2 – On peut protéger les sols et améliorer leur productivité grâce à:

     – La fertilisation du sol (les engrais)

Les plantes ont besoin de trouver dans le sol des éléments nutritifs majeurs et des oligoéléments pour se développer. Mais les diverses activités humaines, notamment la surexploitation agricole, ont appauvri les sols en matières organiques et en éléments minéraux,

La baisse de la qualité des sols peut donc induire une baisse des rendements des récoltes et de leur qualité nutritive.

Pour que le sol conserve sa fertilité, il faut rajouter des fertilisants. On peut utiliser:

Les engrais organiques: Ce sont les déchets végétaux et/ou animaux que l’on réintègre dans le sol. Surtout si le fertilisant est riche en matières végétales, ce mode de fertilisation est très bénéfique pour la qualité des sols.

Les engrais minéraux: Il peuvent êtres  « simples » apportant un seul élément à la fois, mais la majorité des engrais minéraux de synthèse sont spécialement formulés pour être adaptés à des besoins plus globaux et contiennent 3 composants principaux : l’azote (N), le phosphore (P) et le potassium (K).

       – L’irrigation

L’agriculture irriguée assure, depuis plusieurs décennies, une part de plus en plus importante de la production alimentaire. Le graphique ci-dessous indique que les plus hauts rendements obtenus grâce à l’irrigation sont au moins deux fois plus importants que les meilleurs rendements de l’agriculture pluviale. Même l’agriculture irriguée à faibles niveaux d’intrants est plus productive que l’agriculture pluviale à forts niveaux d’intrants; ceci résulte de l’avantage de pouvoir contrôler assez précisément la quantité d’eau absorbée par les racines des plantes.

        – Le labour

Il consiste à ouvrir la terre à une certaine profondeur et à la retourner. Il permet.

L’amélioration de l’état structural, ce qui accroît la porosité et fragmente les volumes de sol tassés lors de la culture précédente.

L’enfouissement des matières organiques présentes à la surface du sol.
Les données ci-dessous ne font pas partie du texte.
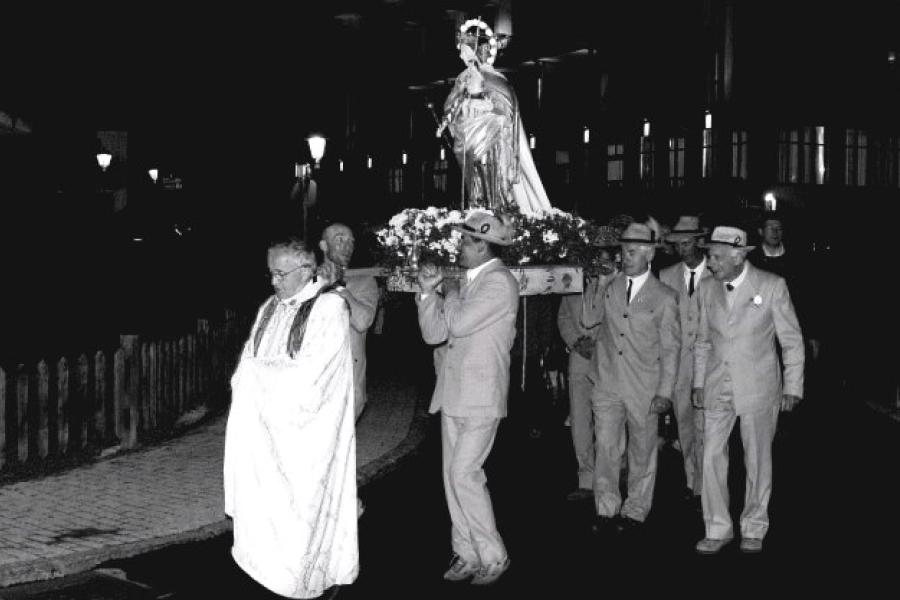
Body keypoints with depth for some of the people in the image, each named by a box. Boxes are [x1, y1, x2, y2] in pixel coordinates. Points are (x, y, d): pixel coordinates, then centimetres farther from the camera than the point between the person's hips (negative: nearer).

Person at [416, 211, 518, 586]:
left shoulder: (499, 281, -12)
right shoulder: (467, 282, 13)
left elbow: (459, 323, -21)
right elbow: (434, 333, 8)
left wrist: (450, 293, -3)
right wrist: (429, 290, -4)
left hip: (480, 398, -8)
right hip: (453, 393, 9)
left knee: (464, 474, -11)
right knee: (454, 476, 10)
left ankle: (493, 556, 1)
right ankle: (467, 554, 19)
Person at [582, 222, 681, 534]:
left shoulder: (664, 297, -2)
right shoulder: (608, 288, 7)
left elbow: (670, 348, -1)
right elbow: (588, 319, 8)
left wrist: (665, 392, -6)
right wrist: (598, 284, 1)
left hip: (644, 390, -2)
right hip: (608, 385, 2)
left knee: (642, 452, 8)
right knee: (606, 448, 0)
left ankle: (635, 511, 22)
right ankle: (606, 510, 11)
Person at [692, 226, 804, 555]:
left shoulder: (772, 286, -8)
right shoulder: (707, 289, 4)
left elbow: (792, 340, -2)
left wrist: (792, 388, -4)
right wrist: (699, 383, 11)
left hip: (759, 388, -3)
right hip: (717, 389, 3)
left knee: (757, 460, 6)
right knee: (712, 457, 0)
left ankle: (754, 529, 22)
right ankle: (718, 529, 12)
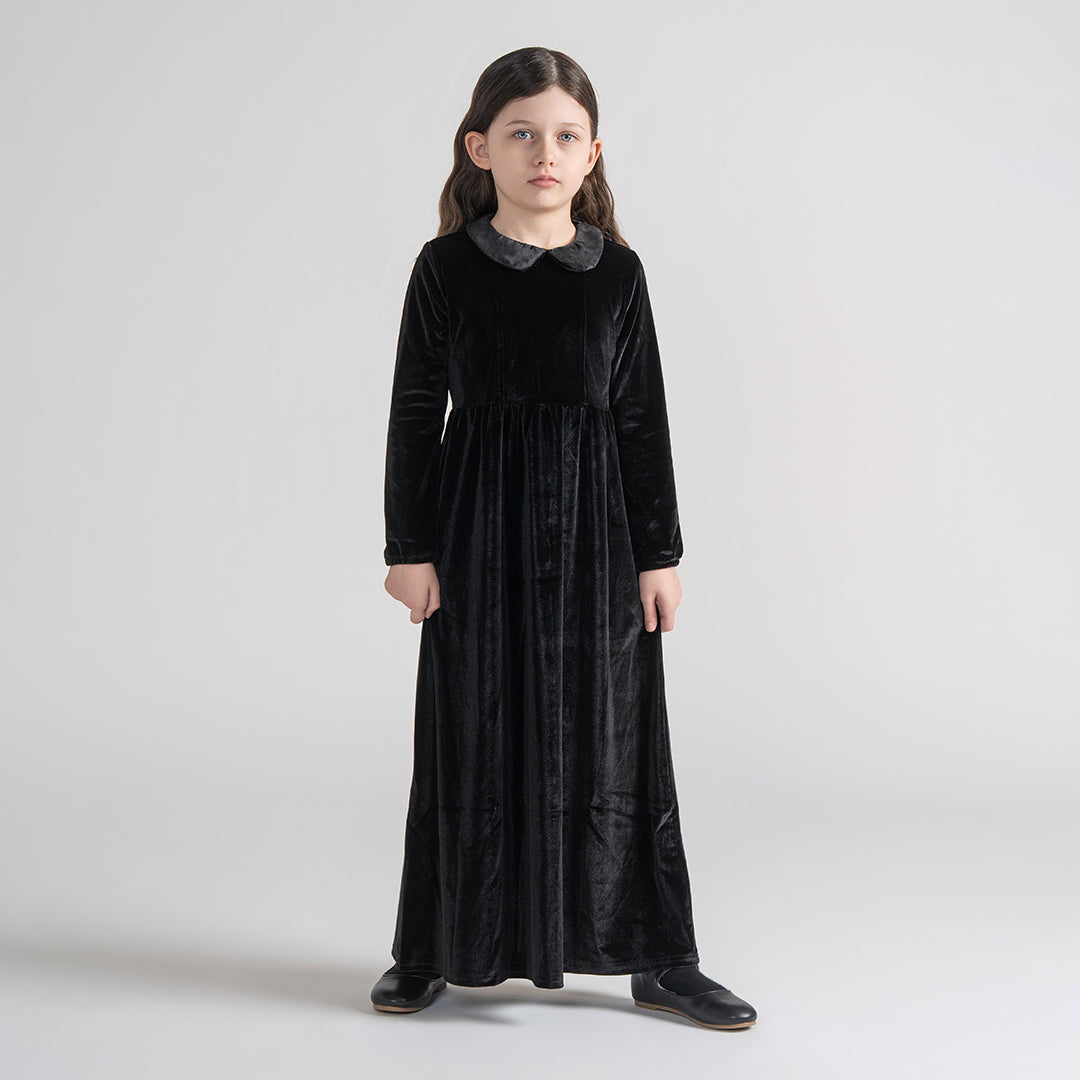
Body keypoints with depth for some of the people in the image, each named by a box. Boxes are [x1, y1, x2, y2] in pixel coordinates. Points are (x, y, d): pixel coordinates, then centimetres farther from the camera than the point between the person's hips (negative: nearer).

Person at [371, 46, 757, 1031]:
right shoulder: (446, 266, 0)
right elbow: (415, 411, 1)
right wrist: (409, 547, -3)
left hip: (594, 530, 1)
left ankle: (658, 958, 17)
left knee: (611, 737, 5)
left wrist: (660, 552, 2)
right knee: (471, 738, 7)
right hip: (477, 530, -1)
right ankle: (438, 949, 24)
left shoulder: (617, 271, 3)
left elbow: (643, 416, 4)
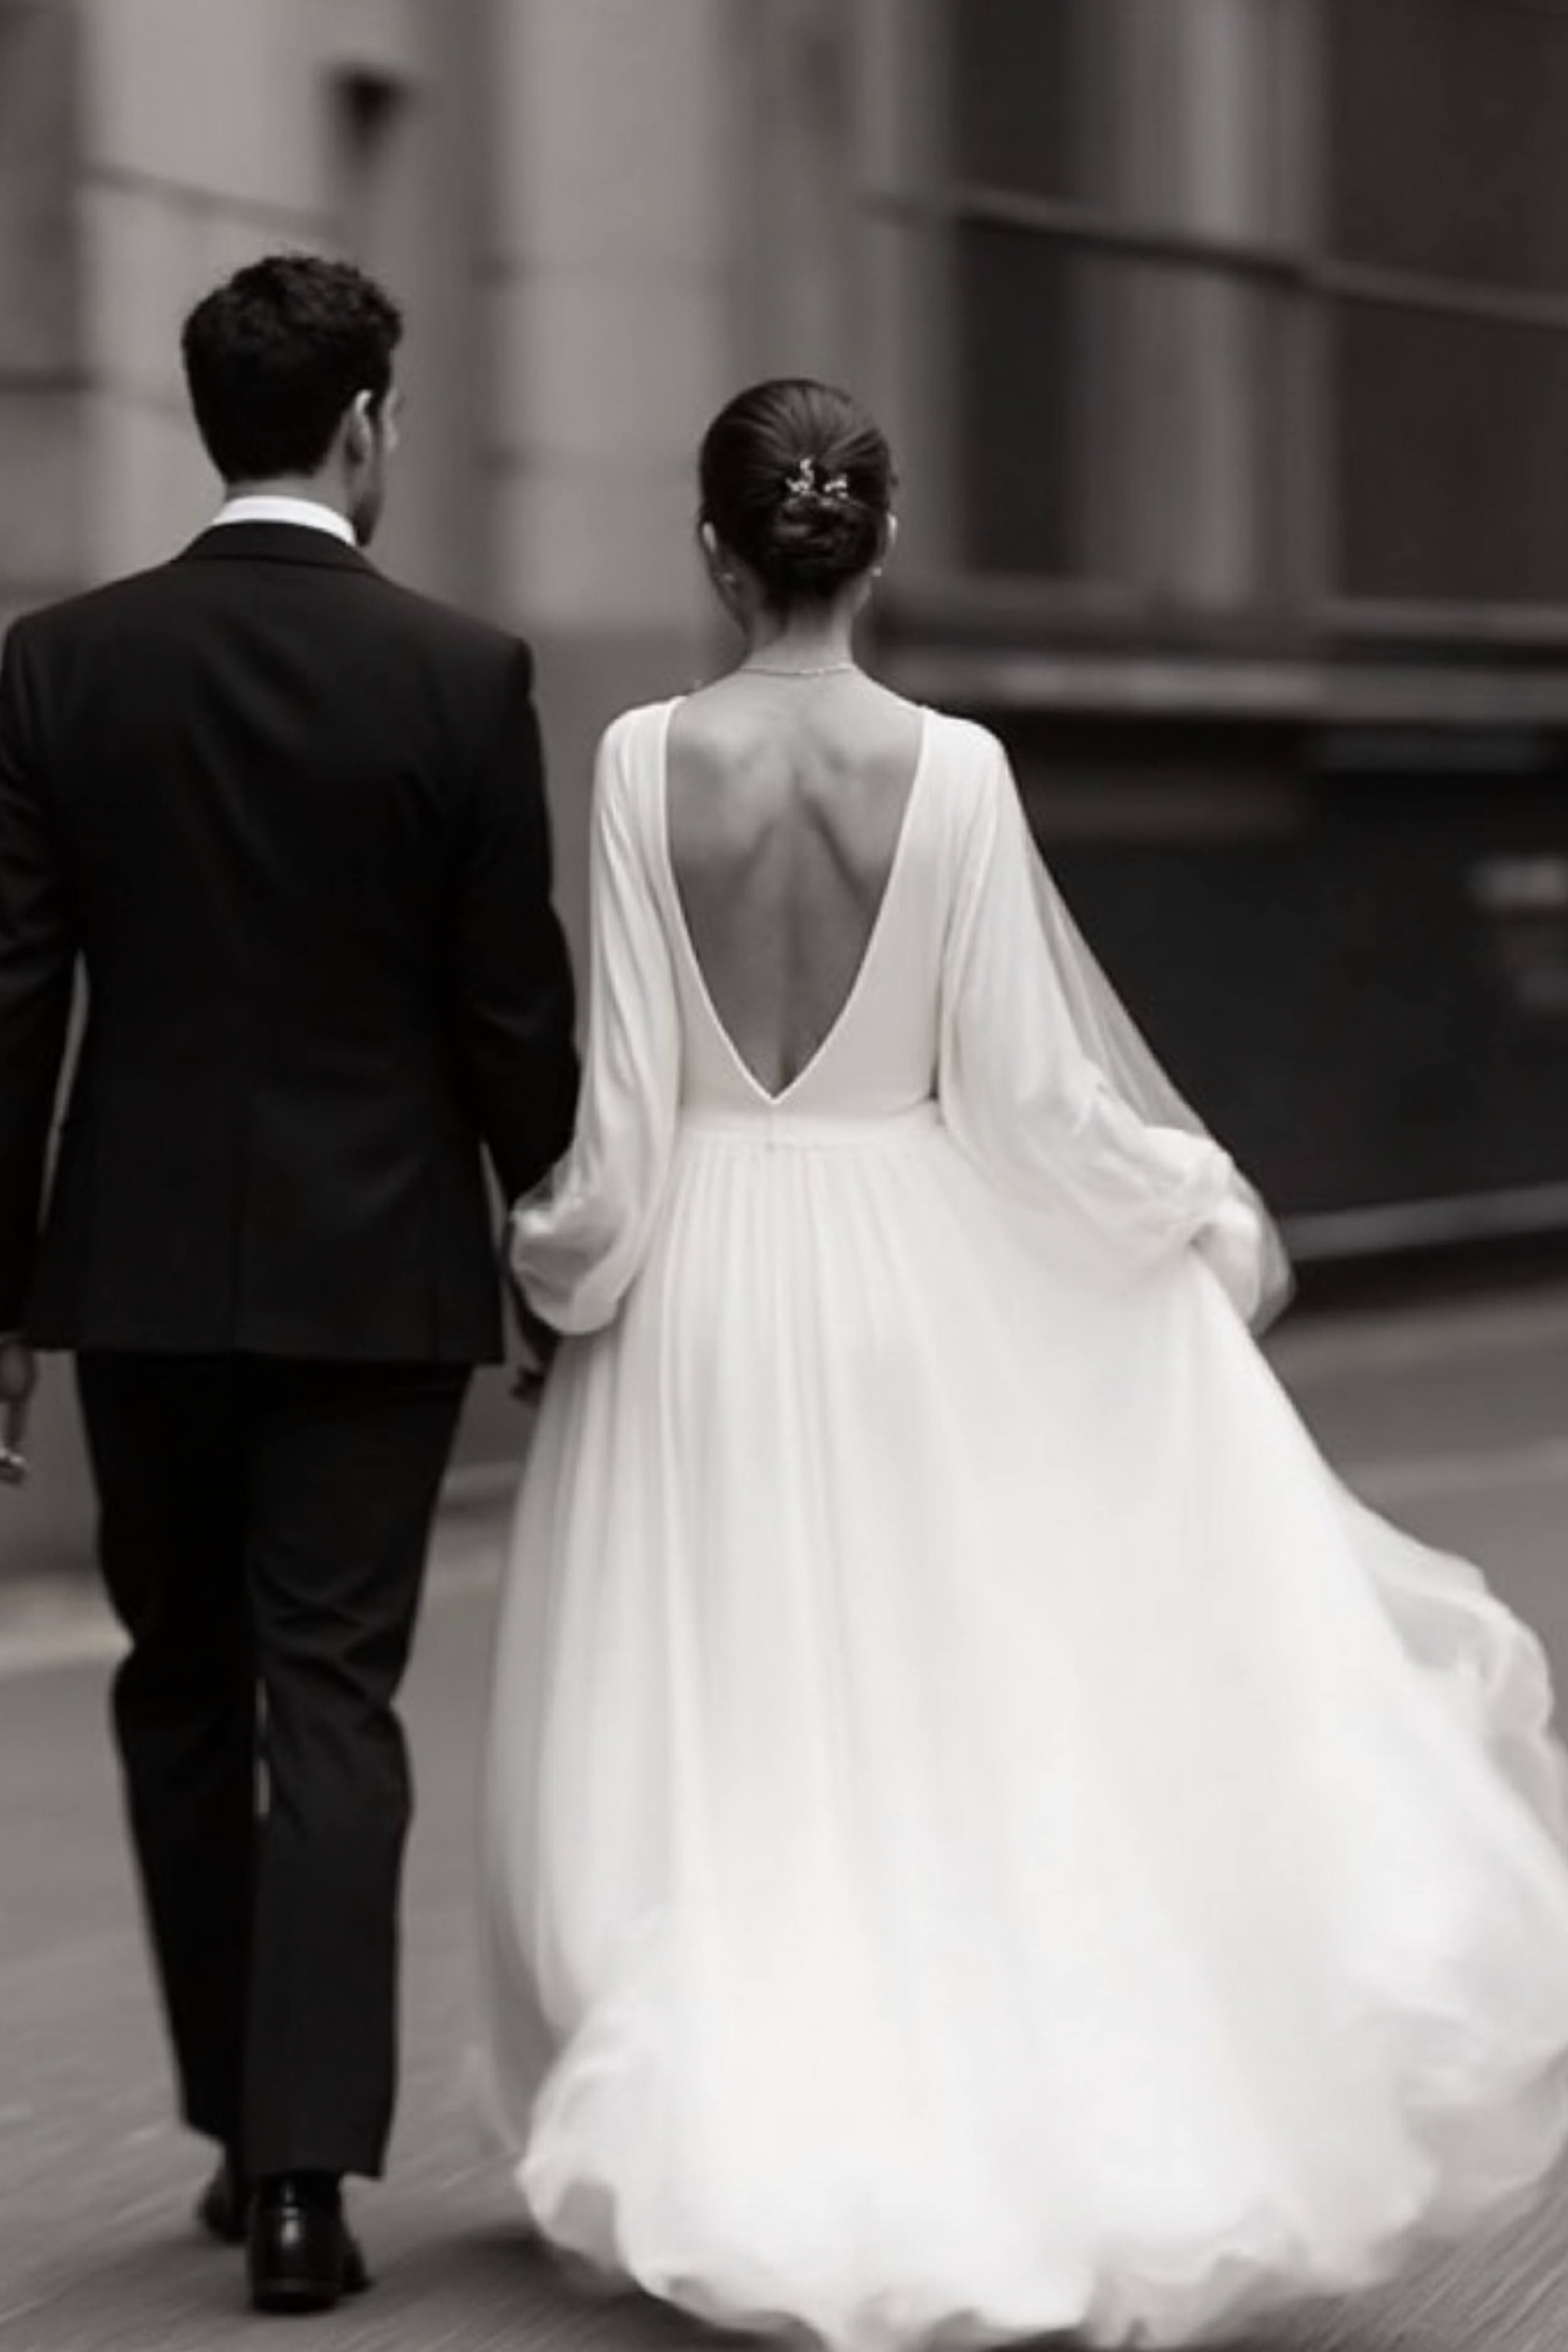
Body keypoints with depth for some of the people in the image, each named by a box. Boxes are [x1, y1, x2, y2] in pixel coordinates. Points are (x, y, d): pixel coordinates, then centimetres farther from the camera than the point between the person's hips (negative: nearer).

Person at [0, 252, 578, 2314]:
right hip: (376, 1266, -2)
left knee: (181, 1691, 16)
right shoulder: (462, 677, -9)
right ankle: (305, 2167, -6)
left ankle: (240, 2121, 25)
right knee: (333, 1704, 0)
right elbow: (513, 1010, -6)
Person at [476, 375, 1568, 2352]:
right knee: (939, 1723, 12)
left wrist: (564, 1250, 8)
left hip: (702, 1288, 0)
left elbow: (625, 1093, -8)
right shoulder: (954, 771, -9)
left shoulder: (647, 762, -10)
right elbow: (1030, 1088, -6)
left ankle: (703, 2141, 8)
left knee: (720, 1741, 10)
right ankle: (956, 2135, 15)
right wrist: (1210, 1207, 9)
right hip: (914, 1280, 0)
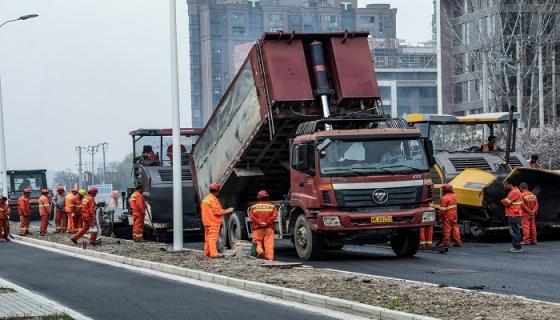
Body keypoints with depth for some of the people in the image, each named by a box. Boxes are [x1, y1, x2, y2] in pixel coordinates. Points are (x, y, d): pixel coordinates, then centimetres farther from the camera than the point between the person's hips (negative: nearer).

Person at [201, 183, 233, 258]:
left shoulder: (205, 199, 14)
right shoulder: (213, 199, -15)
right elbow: (217, 212, -18)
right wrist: (228, 211, -9)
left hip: (207, 222, 9)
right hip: (213, 222, -9)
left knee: (208, 237, 12)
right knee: (213, 237, -10)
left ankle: (207, 252, 16)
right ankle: (214, 253, -13)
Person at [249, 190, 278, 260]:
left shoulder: (254, 207, 8)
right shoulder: (272, 206, 8)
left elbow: (252, 216, -6)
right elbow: (274, 215, -6)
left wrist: (259, 222, -13)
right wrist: (267, 222, -12)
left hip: (258, 228, 0)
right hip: (269, 228, 0)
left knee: (258, 241, 10)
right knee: (269, 243, 0)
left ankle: (260, 251, -16)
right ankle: (269, 257, -7)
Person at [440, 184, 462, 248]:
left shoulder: (445, 198, -19)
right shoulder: (454, 196, 7)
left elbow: (443, 209, -19)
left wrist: (441, 216, -9)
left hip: (447, 217, -8)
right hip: (454, 216, 8)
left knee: (447, 229, -1)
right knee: (455, 228, 13)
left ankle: (447, 242, 3)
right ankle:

La destruction des adventices et des repousses, enfouissement de leurs graines pour empêcher leur germination dans la culture à venir.

L’amélioration de la circulation de l’eau, ce qui accroît fortement l’infiltrabilité du sol et permet d’éviter les excès d’eau.

      – L’alternance de cultures

L’alternance des cultures évite l’appauvrissement du sol. Certains cultures comme les légumineuses qui vivent en symbiose avec des bactéries fixatrices d’azote par sa capture de l’air, mais aussi du sol (limitant ainsi les pertes dans les nappes), et son restitution à la plante sous une forme disponible et assimilable.